═══ Data in this exercise ═══
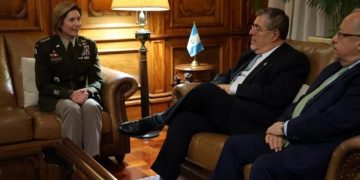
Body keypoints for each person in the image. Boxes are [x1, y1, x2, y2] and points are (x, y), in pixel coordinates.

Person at [121, 8, 310, 179]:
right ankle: (166, 176)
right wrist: (219, 86)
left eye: (257, 28)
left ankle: (157, 121)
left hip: (253, 119)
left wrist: (231, 89)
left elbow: (276, 95)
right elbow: (227, 75)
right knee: (184, 119)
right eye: (252, 26)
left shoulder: (293, 60)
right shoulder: (251, 54)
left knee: (205, 90)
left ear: (274, 34)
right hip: (228, 112)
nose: (251, 32)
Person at [212, 9, 360, 180]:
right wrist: (279, 124)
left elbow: (334, 120)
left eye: (341, 34)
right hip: (292, 133)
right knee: (234, 146)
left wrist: (286, 129)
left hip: (316, 144)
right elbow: (301, 103)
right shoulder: (334, 68)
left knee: (264, 166)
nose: (334, 39)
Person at [35, 1, 103, 157]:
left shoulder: (89, 45)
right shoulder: (44, 46)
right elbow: (43, 85)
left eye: (78, 19)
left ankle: (92, 162)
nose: (77, 24)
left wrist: (88, 91)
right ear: (60, 23)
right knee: (71, 108)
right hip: (56, 97)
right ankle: (73, 163)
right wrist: (70, 94)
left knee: (92, 106)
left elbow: (97, 80)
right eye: (72, 20)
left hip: (82, 94)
═══
*Activity*
Please retype the material in full, exactly as it reads, apart from the images.

*Exercise output*
Body keypoints for each person in the image. Boxes are [x1, y1, x2, y2] and points are (x, y), in pixel coordinates.

Person at [121, 8, 310, 179]:
right ankle: (166, 176)
right wrist: (219, 86)
left eye: (257, 28)
left ankle: (157, 121)
left hip: (253, 119)
left wrist: (231, 89)
left elbow: (276, 95)
right elbow: (227, 75)
right knee: (184, 119)
right eye: (252, 26)
left shoulder: (293, 60)
right shoulder: (251, 54)
left knee: (205, 90)
left ear: (274, 34)
right hip: (228, 112)
nose: (251, 32)
Person at [212, 9, 360, 180]:
right wrist: (279, 124)
left elbow: (334, 120)
left eye: (341, 34)
right hip: (292, 133)
right knee: (234, 146)
left wrist: (286, 129)
left hip: (316, 144)
right elbow: (301, 103)
right shoulder: (334, 68)
left knee: (264, 166)
nose: (334, 39)
Person at [35, 1, 103, 157]:
left shoulder: (89, 45)
right shoulder: (44, 46)
right elbow: (43, 85)
left eye: (78, 19)
left ankle: (92, 162)
nose: (77, 24)
left wrist: (88, 91)
right ear: (60, 23)
right knee: (71, 108)
right hip: (56, 97)
right ankle: (73, 163)
right wrist: (70, 94)
left knee: (92, 106)
left elbow: (97, 80)
right eye: (72, 20)
left hip: (82, 94)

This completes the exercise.